Everything works fine, there is a problem though. I'd like to restrict login for only those who are members of the Facebook group. The best way would be using the /me/groups API, but that requires user_groups permission, which is restricted.

Of course there are 'hacky' solutions like making each user manually to an App Insight user or writing a script that updates a database on my server every day that contains the list of the group members, but isn't there a simple, elegant way to do this?

I highly doubt Facebook will allow me to use the user_groups permission just for this.

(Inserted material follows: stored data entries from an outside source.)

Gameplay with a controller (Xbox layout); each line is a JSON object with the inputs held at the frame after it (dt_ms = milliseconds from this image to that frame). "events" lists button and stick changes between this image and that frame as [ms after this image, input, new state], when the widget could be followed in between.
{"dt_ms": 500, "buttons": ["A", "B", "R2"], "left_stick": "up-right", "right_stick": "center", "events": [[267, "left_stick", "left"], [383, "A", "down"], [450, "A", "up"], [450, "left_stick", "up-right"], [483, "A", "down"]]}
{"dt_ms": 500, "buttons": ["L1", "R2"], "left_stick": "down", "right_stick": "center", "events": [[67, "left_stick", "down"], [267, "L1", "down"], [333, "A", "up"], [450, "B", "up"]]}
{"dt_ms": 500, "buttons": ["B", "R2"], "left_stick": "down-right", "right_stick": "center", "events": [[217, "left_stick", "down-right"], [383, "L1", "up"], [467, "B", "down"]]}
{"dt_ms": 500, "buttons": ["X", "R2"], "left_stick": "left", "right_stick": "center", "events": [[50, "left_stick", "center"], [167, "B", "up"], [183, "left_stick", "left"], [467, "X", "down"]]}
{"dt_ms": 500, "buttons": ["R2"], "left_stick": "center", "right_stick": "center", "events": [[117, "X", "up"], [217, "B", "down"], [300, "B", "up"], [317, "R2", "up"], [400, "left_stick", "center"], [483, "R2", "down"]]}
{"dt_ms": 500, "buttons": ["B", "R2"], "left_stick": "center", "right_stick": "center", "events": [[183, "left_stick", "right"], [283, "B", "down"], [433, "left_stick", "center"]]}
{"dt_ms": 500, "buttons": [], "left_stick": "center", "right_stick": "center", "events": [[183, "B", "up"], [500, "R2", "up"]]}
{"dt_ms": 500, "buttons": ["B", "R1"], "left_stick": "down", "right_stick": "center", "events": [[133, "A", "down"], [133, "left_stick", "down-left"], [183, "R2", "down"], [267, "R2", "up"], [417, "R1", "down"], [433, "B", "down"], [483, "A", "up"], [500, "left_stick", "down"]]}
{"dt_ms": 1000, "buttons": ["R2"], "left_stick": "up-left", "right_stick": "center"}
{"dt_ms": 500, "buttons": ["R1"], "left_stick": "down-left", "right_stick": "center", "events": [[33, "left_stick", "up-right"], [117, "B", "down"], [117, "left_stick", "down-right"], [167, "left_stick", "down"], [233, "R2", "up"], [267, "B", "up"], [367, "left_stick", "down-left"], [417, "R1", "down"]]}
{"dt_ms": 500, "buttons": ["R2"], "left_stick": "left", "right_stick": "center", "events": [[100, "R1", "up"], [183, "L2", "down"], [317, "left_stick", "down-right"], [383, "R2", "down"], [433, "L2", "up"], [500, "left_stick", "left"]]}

Well the graph API does provide this functionality as you said, you would just need user permission, not facebooks. As you could communicate the need and benefits of this permission, you would just need to write it down, somewhere close to your registration/login. You then need to specify the user_groups inside the scope variable, that your sending with the getLoginUrl Method.

$scope = ['email', 'user_status', 'user_groups']; // it is 'groups' or 'user_groups'
$login_url = $fqb->auth()->getLoginUrl('http://my-callback/url', $scope);

I did not test this code, as I do not have an installation at hand, but from everything I just read, this is how it should work.

Edit: Almost forgot, you would get the data out of your Facebook object using the following notation:

 $groups = $fqb->object('me/groups')->get();

Looks like there is only one nice way to achieve this:

Although /me/groups requires user_groups permission to retrieve groups the user is a member of, it can return groups created by the app without it (given there is a valid access token of course).

So - while it's clearly not as nice and seamless as I wanted it to be - my solution was to create a new Facebook group using the app (requires only a POST request) and move current members to this new one.

Edit: moving members is not a possibility, joining an app group is only possible programatically using the SDK. Therefore, when a user is not a member of this group, I'll prompt them to join. It means that everybody can join and I have to manually ban those I don't like instead of manually allowing those I want to, but given the low publicity, I can deal with this.

Yeah this is quite "fun" to implement. I remember being able to do it, but I don't have any specific code to help unfortunately. I can tell you, that it will require multiple tokens.

If I remember correctly, this is the logical flow:

Get the user's own token.
Then the group's token using the user's token.

And then you would control the data the individual is allowed to send to the group from within your application.